During this Lenten season, I have been having a wonderful time exploring the sacraments of Baptism and Holy Communion with our 2nd -5th graders and their parents. As we “play” with water, fire and different kinds of bread, I am reminded all over again about the power of our Christian Story.
Christians are a people set within the Story of God’s loving and saving actions in the world. The sacraments of Baptism and Holy Communion are God’s “show- and- tell” or, as John Wesley wrote in the Articles of Religion, “They are certain signs of grace, and God's good will toward us, by which he doth work invisibly in us, and doth not only quicken, but also strengthen and confirm, our faith in him.” Water, grapes and grain graft us to God’s story. When we pray over the water at Baptism, that water connects us to the water of Creation, the water of the Great Flood, the water the Israelites traveled through on their way out of slavery into freedom, and the water in which Jesus was baptized. We participate in these stories, and through the water, they become part of our experience too. Water is God’s vehicle of new life and it flows throughout Christian life. We are renewed and re-born in it.
As we celebrate Holy Communion each Sunday during Lent, we are given the chance to experience our story as God’s people through the grapes and grain. Just like the baptismal prayer over the water, the communion prayers remind us of who we are, how we got to be that way and what God has done for us in Jesus. As our Pastors lead us in the Great Thanksgiving and then consecrate the bread and cup, listen carefully to the story that is told; the covenants God made with us that we broke, and how Jesus restores us to right relationship with God, “In love you made us for yourself; and when we had fallen into sin and become subject to evil and death, your love remained steadfast . . . Blessed is your Son Jesus Christ whom you sent in the fullness of time to redeem the world” (UMH pg. 62).

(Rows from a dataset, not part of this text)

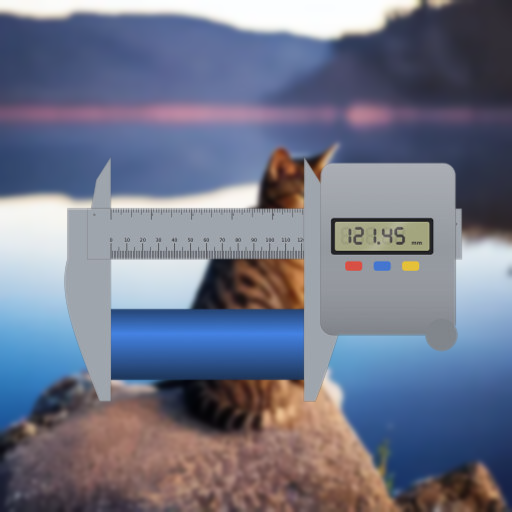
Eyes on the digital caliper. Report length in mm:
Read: 121.45 mm
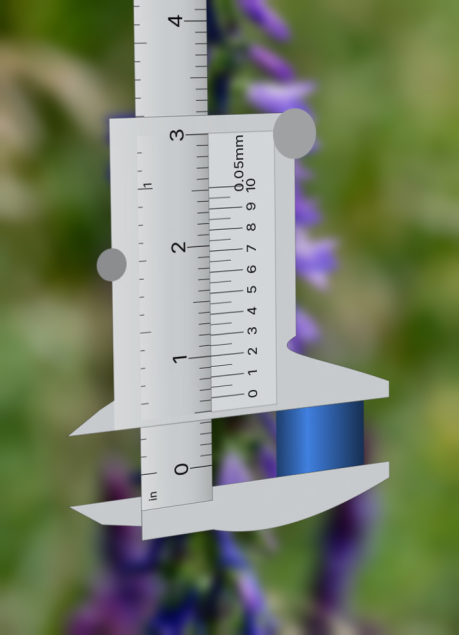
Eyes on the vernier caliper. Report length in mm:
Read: 6.2 mm
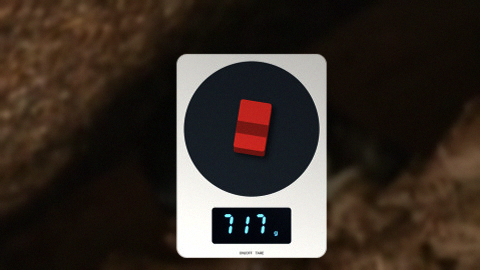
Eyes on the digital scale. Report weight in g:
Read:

The prayers may differ a bit from week to week, but through them, the story of our redemption in Jesus is told. In the bread and the juice, the new life given us through Jesus in baptism, is sustained, nurtured and grown by the regular family meal at Christ’s table.
As John Wesley reminds us in his sermon, The Duty of Constant Communion,” The benefits of [Holy Communion] are so great to all that do it in obedience to him; the forgiveness of our past sins and the present strengthening and refreshing of our souls.”We are never too young or too old to be reminded that we are formed by God to be part of God’s story. We are never too young or too old to share the family meal. Eating and drinking together at the table is the visible sign of God’s grace – the place where we all belong, where we all are welcomed and valued, where we are forgiven and restored joyfully to our place in God’s story.
See you at the family table this Sunday!